So just finding yourself a comfortable position for this meditation practice today.
It could be that you are sitting upright on the floor cross-legged or in a chair.
Maybe you could lay on the ground on a yoga mat or even on your bed.
Whatever you feel will best support you now.
And we'll begin by slowly bringing your awareness to the breath.
So however your breath naturally is now,
Just noticing that.
Not trying to change it or shape it in any way.
Just beginning to become aware of how you know that you're breathing.
It could be the sensation of your stomach and your chest rising and falling as you inhale and exhale.
It could be the temperature of your breath from the mouth or the nose.
Or it could even be the sound of your breath.
And if you like you can even let out an audible sigh whenever you like.
So as we sit with the breath and give ourselves time to breathe in this way.
The pattern of the breath may slowly begin to change by itself.
You might notice that your breath slowly deepens and you move away from chest breathing and take the breath down to the stomach.

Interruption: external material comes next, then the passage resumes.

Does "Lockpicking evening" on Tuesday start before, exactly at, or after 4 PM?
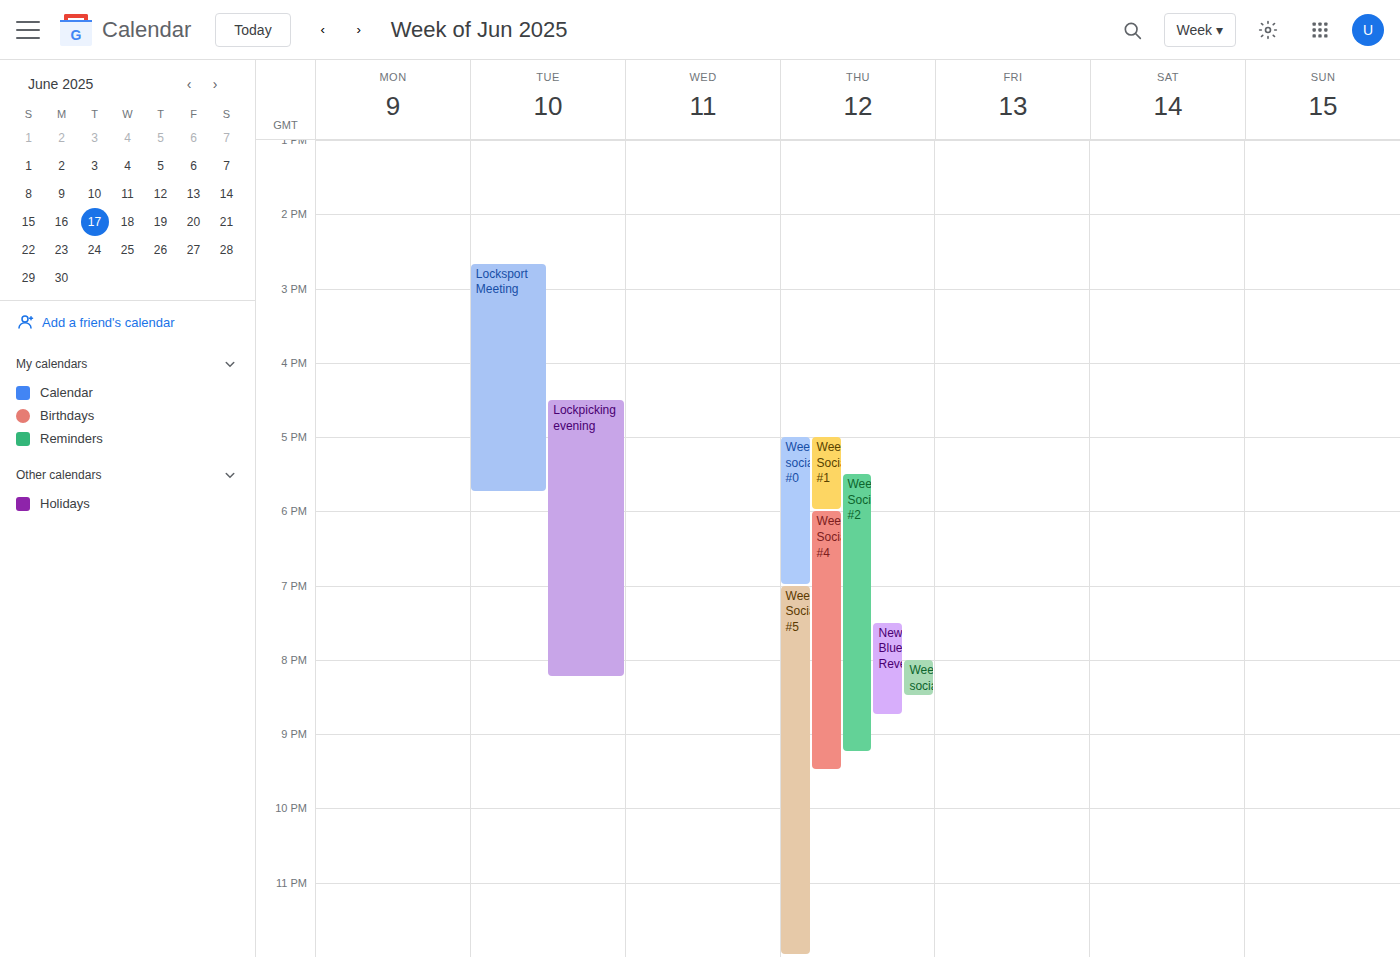
4:30 PM -- after 4 PM, 30 minutes below the 4 PM line.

If that hasn't happened already for you yet I'd like you to just set the intention to deepen the breath,
Move into belly breaths.
And that simply means using your lungs to their full capacity.
So expanding your lungs fully as you breathe in.
And evacuating your lungs fully as you breathe out.
Now just see what it feels like if I were to ask you to infuse the breath with kindness.
So this is an abstract idea.
Don't over complicate it,
Don't over think it.
Just infuse your breath with kindness and know there's no right or wrong way to do this.
And if kindness was a colour,
What colour might that be?
So breathing in kindness,
Allowing kindness to fill your body on the in breath.
And allowing kindness to surround your body as you breathe it out.
Picturing the colour of kindness filling you up and surrounding you.
And know that you can do this practice whenever you like,
Wherever you are.
You don't have to be sitting in silence,
You don't have to be still,
You don't even have to have your eyes closed,
You can have them open.
So just noticing how it feels to infuse your breath with kindness now.
So as we begin to move away from this meditation,
We know that we can do this whenever we like.
So you can choose now to sit with your breath a little longer,
Or you can begin to move the body and resume your day,
Whatever is next in line.
Carrying this feeling with you,
Knowing that you have access to it at all times.